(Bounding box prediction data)
◇ ◇ ◇ ◇ ◇ ◇ ◇
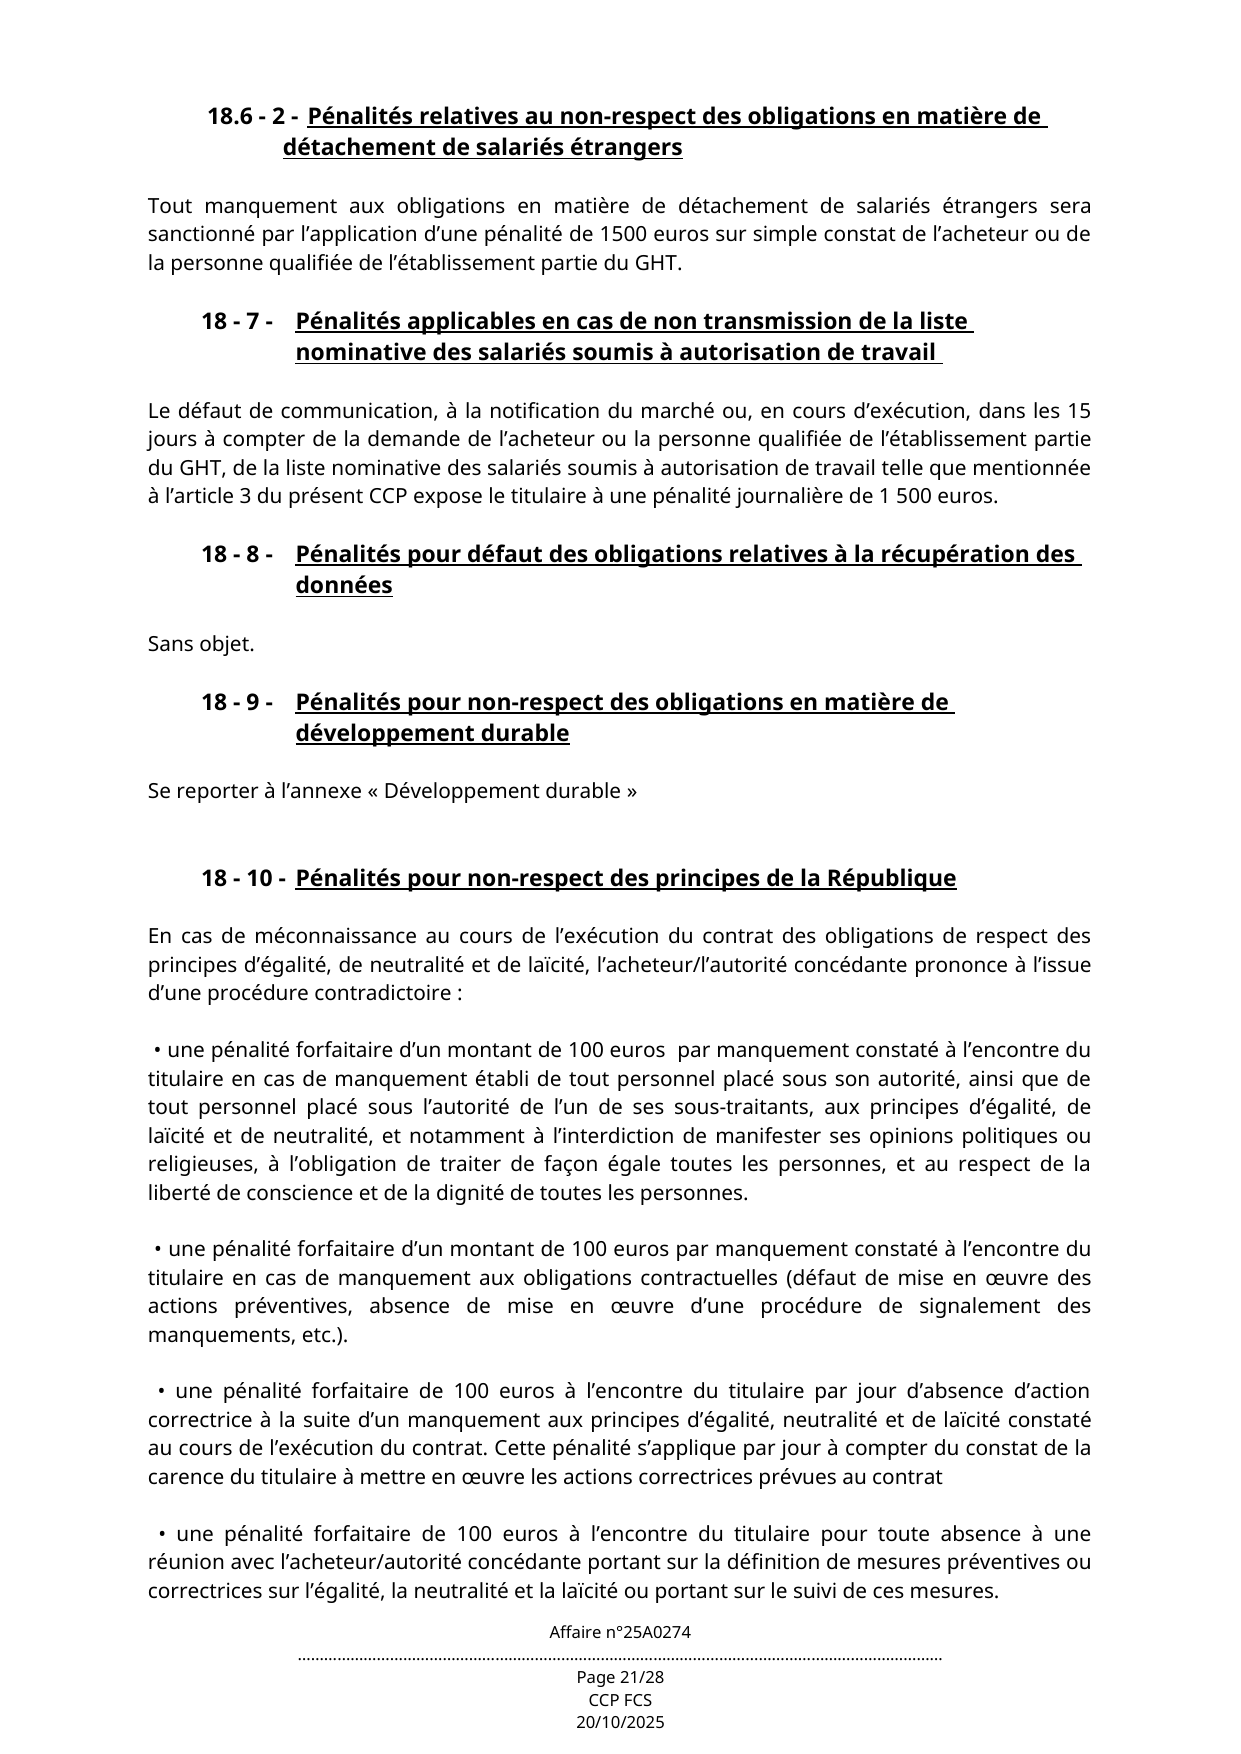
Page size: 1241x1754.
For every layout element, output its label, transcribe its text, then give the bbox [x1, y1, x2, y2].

subtitle Pénalités applicables en cas de non transmission de la liste nominative des salariés soumis à autorisation de travail [201, 305, 1093, 367]
text • une pénalité forfaitaire d’un montant de 100 euros par manquement constaté à l’encontre du titulaire en cas de manquement aux obligations contractuelles (défaut de mise en œuvre des actions préventives, absence de mise en œuvre d’une procédure de signalement des manquements, etc.). [148, 1234, 1093, 1348]
text Le défaut de communication, à la notification du marché ou, en cours d’exécution, dans les 15 jours à compter de la demande de l’acheteur ou la personne qualifiée de l’établissement partie du GHT, de la liste nominative des salariés soumis à autorisation de travail telle que mentionnée à l’article 3 du présent CCP expose le titulaire à une pénalité journalière de 1 500 euros. [148, 396, 1093, 509]
text Sans objet. [148, 629, 1093, 657]
text • une pénalité forfaitaire de 100 euros à l’encontre du titulaire pour toute absence à une réunion avec l’acheteur/autorité concédante portant sur la définition de mesures préventives ou correctrices sur l’égalité, la neutralité et la laïcité ou portant sur le suivi de ces mesures. [148, 1519, 1093, 1604]
text En cas de méconnaissance au cours de l’exécution du contrat des obligations de respect des principes d’égalité, de neutralité et de laïcité, l’acheteur/l’autorité concédante prononce à l’issue d’une procédure contradictoire : [148, 922, 1093, 1007]
text Se reporter à l’annexe « Développement durable » [148, 777, 1093, 805]
subtitle Pénalités pour non-respect des obligations en matière de développement durable [201, 686, 1093, 748]
text • une pénalité forfaitaire d’un montant de 100 euros par manquement constaté à l’encontre du titulaire en cas de manquement établi de tout personnel placé sous son autorité, ainsi que de tout personnel placé sous l’autorité de l’un de ses sous-traitants, aux principes d’égalité, de laïcité et de neutralité, et notamment à l’interdiction de manifester ses opinions politiques ou religieuses, à l’obligation de traiter de façon égale toutes les personnes, et au respect de la liberté de conscience et de la dignité de toutes les personnes. [148, 1035, 1093, 1206]
text • une pénalité forfaitaire de 100 euros à l’encontre du titulaire par jour d’absence d’action correctrice à la suite d’un manquement aux principes d’égalité, neutralité et de laïcité constaté au cours de l’exécution du contrat. Cette pénalité s’applique par jour à compter du constat de la carence du titulaire à mettre en œuvre les actions correctrices prévues au contrat [148, 1377, 1093, 1490]
subtitle Pénalités pour non-respect des principes de la République [201, 862, 1093, 893]
subtitle Pénalités relatives au non-respect des obligations en matière de détachement de salariés étrangers [207, 100, 1093, 163]
subtitle Pénalités pour défaut des obligations relatives à la récupération des données [201, 538, 1093, 600]
text Tout manquement aux obligations en matière de détachement de salariés étrangers sera sanctionné par l’application d’une pénalité de 1500 euros sur simple constat de l’acheteur ou de la personne qualifiée de l’établissement partie du GHT. [148, 191, 1093, 276]
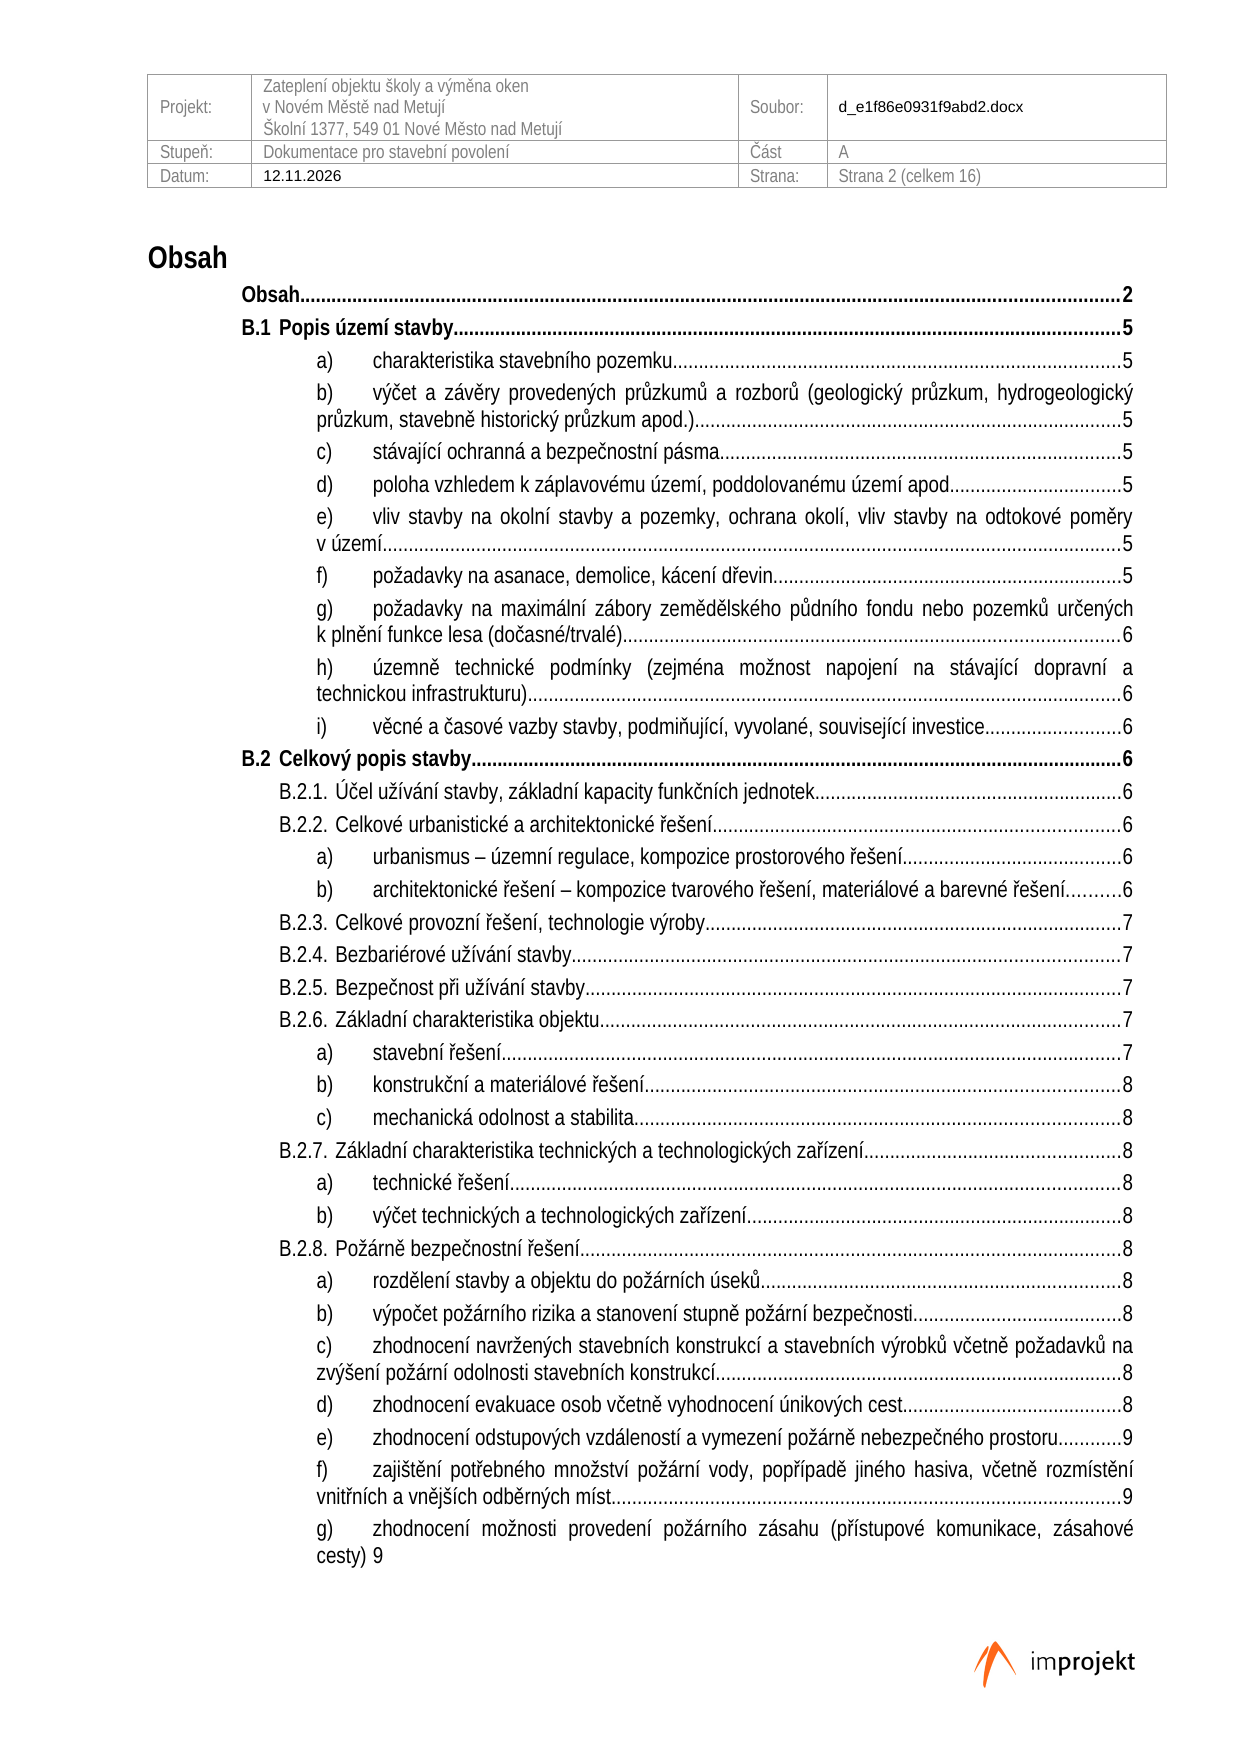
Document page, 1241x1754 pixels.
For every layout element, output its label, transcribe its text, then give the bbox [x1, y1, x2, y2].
◇ ◇ ◇ ◇ ◇ ◇ ◇
WHAT IS EXPECTED: A copy of each line above that holds the word "actions" is the expected answer.

EXERCISE RESULT:
text • une pénalité forfaitaire d’un montant de 100 euros par manquement constaté à l’encontre du titulaire en cas de manquement aux obligations contractuelles (défaut de mise en œuvre des actions préventives, absence de mise en œuvre d’une procédure de signalement des manquements, etc.). [148, 1234, 1093, 1348]
text • une pénalité forfaitaire de 100 euros à l’encontre du titulaire par jour d’absence d’action correctrice à la suite d’un manquement aux principes d’égalité, neutralité et de laïcité constaté au cours de l’exécution du contrat. Cette pénalité s’applique par jour à compter du constat de la carence du titulaire à mettre en œuvre les actions correctrices prévues au contrat [148, 1377, 1093, 1490]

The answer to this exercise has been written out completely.